Ce que ces voix déposent
Le photographe Wig Tysmans a appris qu'il était atteint d'un cancer du sein lors d'un examen pour un autre cancer. Deux diagnostics en six mois. Il prend du tamoxifène depuis cinq ans; la détection précoce lui a évité la chimiothérapie. Lui qui représente ce un pour cent d'hommes concernés, il le rappelle: un examen peut en cacher un autre, et la précocité change tout. Pour notre communauté, c'est un rappel utile: le sein n'a pas de genre quand il s'agit de le surveiller.
Aileen Pascual, navigatrice pair, a vu sa maladie basculer du stade 1 au stade 4 en quelques mois, en 2023. Elle a perdu la vue, elle a eu besoin d'une canne pour marcher. Son corps a été le premier théâtre de la maladie, puis le premier à retrouver quelque chose. Depuis l'arrêt de son traitement, en octobre dernier, la neuropathie s'est estompée, la vue est revenue. Elle confie que c'est au cœur de l'épreuve que l'engagement vers d'autres patientes a pris tout son sens.
Cathy Sanchez Babao, bénévole de plus de vingt ans chez ICanServe avant son propre diagnostic, a terminé huit cycles de chimiothérapie. Le 20 août, elle a annoncé qu'elle était en rémission. Elle résume ce que l'association lui a apporté: le plus grand don n'est pas l'information, c'est la compagnie. Quand la peur vous saisit, quelqu'un à vos côtés peut être aussi soignant qu'un médicament.
L'enseignante en maternelle et créatrice de contenu Celine Cornejo se souvient d'une question de son médecin: si vous pouviez choisir, vous prendriez le cancer ou un accident de voiture? Elle a choisi le cancer.

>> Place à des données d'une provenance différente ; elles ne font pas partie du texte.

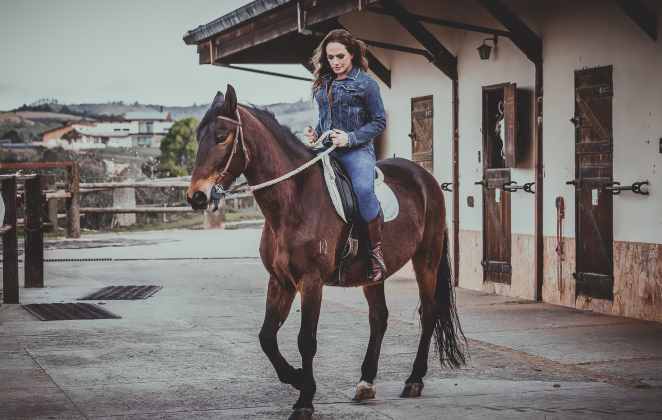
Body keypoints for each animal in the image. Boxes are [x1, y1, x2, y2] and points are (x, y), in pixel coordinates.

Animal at [187, 84, 466, 416]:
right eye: (199, 136)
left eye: (221, 136)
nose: (196, 196)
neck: (294, 200)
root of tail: (426, 179)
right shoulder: (280, 281)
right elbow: (266, 337)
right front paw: (296, 378)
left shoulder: (311, 282)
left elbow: (306, 340)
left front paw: (305, 399)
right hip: (373, 275)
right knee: (379, 317)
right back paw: (365, 383)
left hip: (427, 258)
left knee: (429, 312)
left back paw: (413, 380)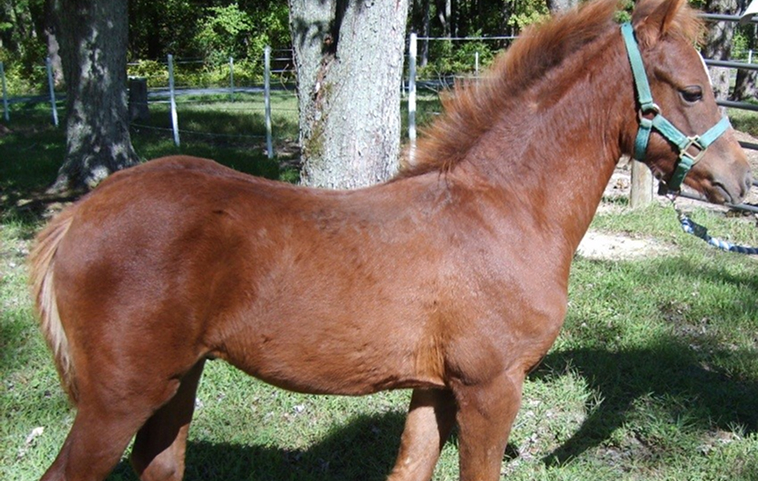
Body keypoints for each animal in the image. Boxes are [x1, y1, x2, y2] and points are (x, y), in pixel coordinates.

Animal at [28, 0, 752, 479]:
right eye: (692, 91)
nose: (740, 181)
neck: (503, 211)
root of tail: (75, 217)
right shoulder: (492, 387)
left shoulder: (435, 387)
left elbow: (410, 467)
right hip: (119, 399)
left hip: (178, 384)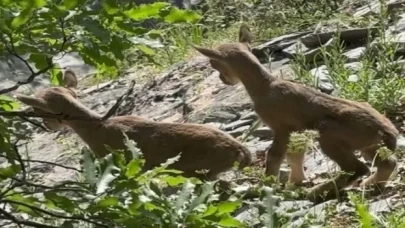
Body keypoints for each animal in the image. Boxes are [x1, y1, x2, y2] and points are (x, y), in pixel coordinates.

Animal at [192, 24, 398, 203]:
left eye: (215, 64)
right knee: (388, 163)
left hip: (328, 131)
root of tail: (390, 133)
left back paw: (318, 192)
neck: (265, 86)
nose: (223, 79)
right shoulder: (295, 130)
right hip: (369, 145)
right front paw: (294, 183)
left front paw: (265, 186)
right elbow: (295, 153)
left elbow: (274, 156)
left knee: (357, 168)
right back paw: (371, 185)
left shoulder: (280, 126)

Parce qu'avec le cancer, on a le temps — le temps de dire au revoir, le temps de choisir ce qu'on fait de ce temps-là.
Ce qui peut nous habiter, ici
Kara Magsanoc-Alikpala, présidente fondatrice d'ICanServe et survivante elle-même, tient une formule qui circule dans toutes les associations de patientes: rien sur nous sans nous. Pour elle, les malades ne doivent pas seulement bénéficier des programmes: elles doivent en être les co-conceptrices.
Trois gestes concrets traversent ces parcours et trouvent un écho pour notre communauté:
- Demander un bilan complet quand un cancer est détecté chez un homme, ou quand un homme sent quelque chose d'inhabituel au niveau du sein. Le parcours de Wig Tysmans le montre sans détour.
- Garder le lien entre pairs après l'annonce, pas seulement pendant les soins. Cathy Sanchez Babao le dit avec justesse: la compagnie, pas seulement l'information.
- Trouver sa place face au temps qu'il reste, ou qu'on espère. Celine Cornejo en a fait un choix actif: le temps de dire au revoir peut devenir un temps de vivre, à condition qu'on l'habite.
Ces voix venues des Philippines ne donnent pas de leçon. Elles tendent une main discrète, et c'est déjà beaucoup. À nous de la prendre, ou de la tendre à notre tour, dans nos propres cercles.